According to Reuters, local authorities said that eight people were crushed to death when looters raided rice stockpiles in a government warehouse in Alangalang, causing a wall to collapse. It was also reported that there was gunfire between security forces and armed men near a mass grave in worst-hit Tacloban in Leyte province, but city administrator Tecson John Lim denied the reports.
Orlan Calayag, administrator of the state-run grain agency National Food Authority, told the news agency that 33,000 bags of rice weighing 50 kg (110 lb) each have been carted away by looters.
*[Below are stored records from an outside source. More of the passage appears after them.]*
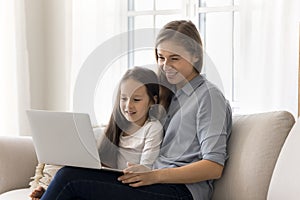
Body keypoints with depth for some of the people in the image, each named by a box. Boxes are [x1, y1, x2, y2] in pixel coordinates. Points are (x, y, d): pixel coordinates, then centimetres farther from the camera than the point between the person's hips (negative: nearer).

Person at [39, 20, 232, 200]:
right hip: (158, 183, 7)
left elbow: (214, 167, -12)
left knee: (72, 177, -21)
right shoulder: (171, 94, 24)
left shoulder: (209, 96, -2)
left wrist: (155, 175, -20)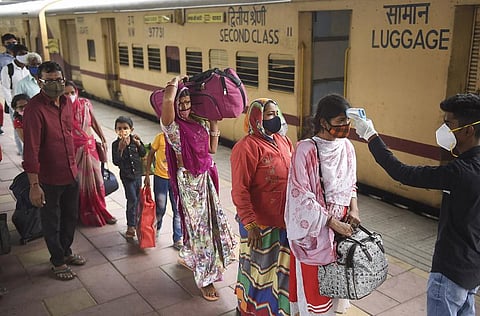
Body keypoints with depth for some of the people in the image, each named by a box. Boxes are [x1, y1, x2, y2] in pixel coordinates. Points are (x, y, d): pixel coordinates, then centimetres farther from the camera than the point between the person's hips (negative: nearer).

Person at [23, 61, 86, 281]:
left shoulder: (65, 102, 2)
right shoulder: (35, 109, -21)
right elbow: (31, 150, -24)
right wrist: (34, 185, -25)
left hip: (71, 174, 7)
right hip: (49, 179, -7)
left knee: (71, 217, 22)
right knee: (52, 222, 12)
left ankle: (66, 252, 44)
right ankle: (58, 262, 31)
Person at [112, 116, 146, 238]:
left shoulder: (135, 139, -3)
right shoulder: (116, 144, -12)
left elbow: (143, 154, 1)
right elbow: (116, 162, -18)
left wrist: (138, 144, -15)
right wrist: (121, 148, -29)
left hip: (137, 173, 4)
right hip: (127, 176, -4)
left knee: (138, 199, 15)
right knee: (132, 199, -6)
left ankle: (135, 221, 34)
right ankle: (131, 226, 6)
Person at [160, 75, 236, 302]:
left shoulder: (199, 123, 6)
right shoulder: (172, 126, -14)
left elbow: (211, 149, 9)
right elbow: (167, 99, -33)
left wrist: (214, 125, 6)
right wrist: (176, 80, -15)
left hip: (206, 178, 7)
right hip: (188, 180, -7)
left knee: (213, 220, 16)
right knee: (199, 224, -1)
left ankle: (189, 256, 43)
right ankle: (205, 279, 14)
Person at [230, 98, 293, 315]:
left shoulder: (283, 141, 6)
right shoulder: (247, 147, -18)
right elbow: (240, 191, -19)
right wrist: (250, 225, -22)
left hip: (285, 220, 7)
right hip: (260, 223, -7)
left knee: (281, 265, 19)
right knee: (258, 266, 11)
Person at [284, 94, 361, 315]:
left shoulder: (346, 146, 0)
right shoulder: (306, 150, -18)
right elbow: (303, 196, -19)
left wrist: (354, 209, -3)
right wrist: (334, 223, -18)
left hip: (341, 226, 6)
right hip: (314, 229, -5)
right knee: (312, 283, 8)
Tacloban city administrator Tecson John Lim said 90 percent of the coastal city of 220,000 people have been destroyed, with only 20 percent of residents receiving aid.
The government distributes 50,000 "food packs" containing 6 kg (13 lb) of rice and canned goods each day, but that covers just three percent of the 1.73 million families affected by the typhoon.
Even as the Philippine government received flak for providing poor relief measures, the nuclear-powered USS George Washington aircraft carrier and four ships have arrived carrying 5,000 crew and more than 80 aircraft. Japan was also planning to send up to 1,000 troops as well as naval vessels and aircraft, in what could be Tokyo's biggest postwar military deployment.